▼▼▼

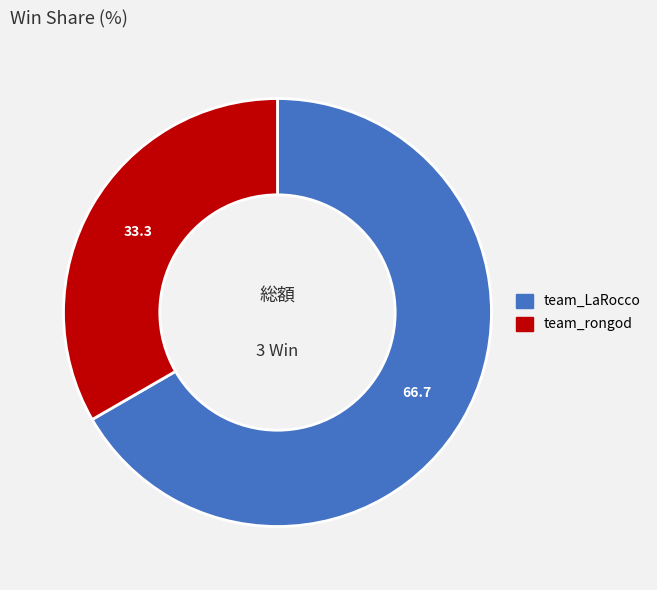

Is it true that team_rongod is 25% of the pie?

False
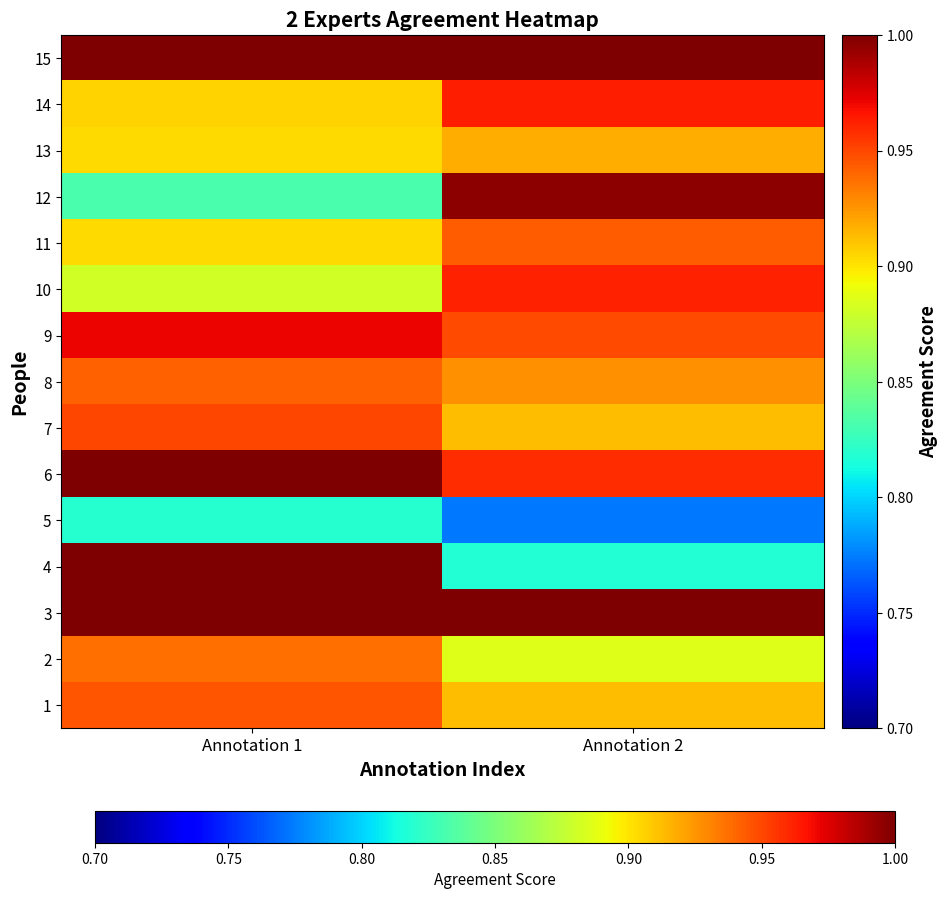

Reading left to right, list all the values displayed in this chart.

1: Annotation 1=0.9	Annotation 2=0.9
2: Annotation 1=0.9	Annotation 2=0.9
3: Annotation 1=1.0	Annotation 2=1.0
4: Annotation 1=1.0	Annotation 2=0.8
5: Annotation 1=0.8	Annotation 2=0.8
6: Annotation 1=1.0	Annotation 2=1.0
7: Annotation 1=1.0	Annotation 2=0.9
8: Annotation 1=0.9	Annotation 2=0.9
9: Annotation 1=1.0	Annotation 2=0.9
10: Annotation 1=0.9	Annotation 2=1.0
11: Annotation 1=0.9	Annotation 2=0.9
12: Annotation 1=0.8	Annotation 2=1.0
13: Annotation 1=0.9	Annotation 2=0.9
14: Annotation 1=0.9	Annotation 2=1.0
15: Annotation 1=1.0	Annotation 2=1.0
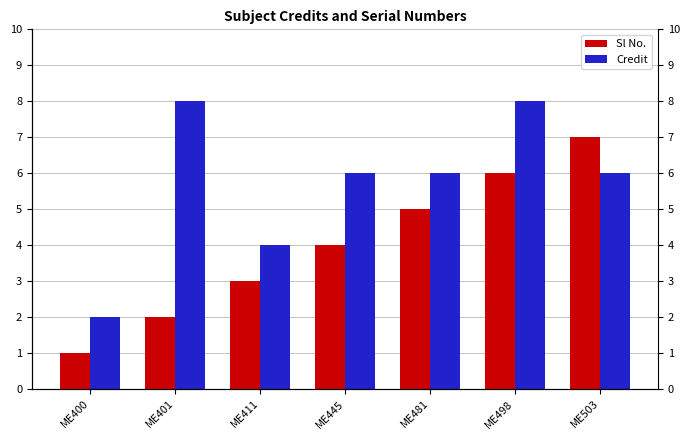

What is the value of the Credit bar at the 7th from the left?

6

▲▲▲

▶ _Work instruction_: Copy out all of the data above with the wording unchanged, leaving out the pictures.

▶ _Expected answer_:
Is it true that team_rongod is 25% of the pie?

False

Reading left to right, list all the values displayed in this chart.

1: Annotation 1=0.9	Annotation 2=0.9
2: Annotation 1=0.9	Annotation 2=0.9
3: Annotation 1=1.0	Annotation 2=1.0
4: Annotation 1=1.0	Annotation 2=0.8
5: Annotation 1=0.8	Annotation 2=0.8
6: Annotation 1=1.0	Annotation 2=1.0
7: Annotation 1=1.0	Annotation 2=0.9
8: Annotation 1=0.9	Annotation 2=0.9
9: Annotation 1=1.0	Annotation 2=0.9
10: Annotation 1=0.9	Annotation 2=1.0
11: Annotation 1=0.9	Annotation 2=0.9
12: Annotation 1=0.8	Annotation 2=1.0
13: Annotation 1=0.9	Annotation 2=0.9
14: Annotation 1=0.9	Annotation 2=1.0
15: Annotation 1=1.0	Annotation 2=1.0

What is the value of the Credit bar at the 7th from the left?

6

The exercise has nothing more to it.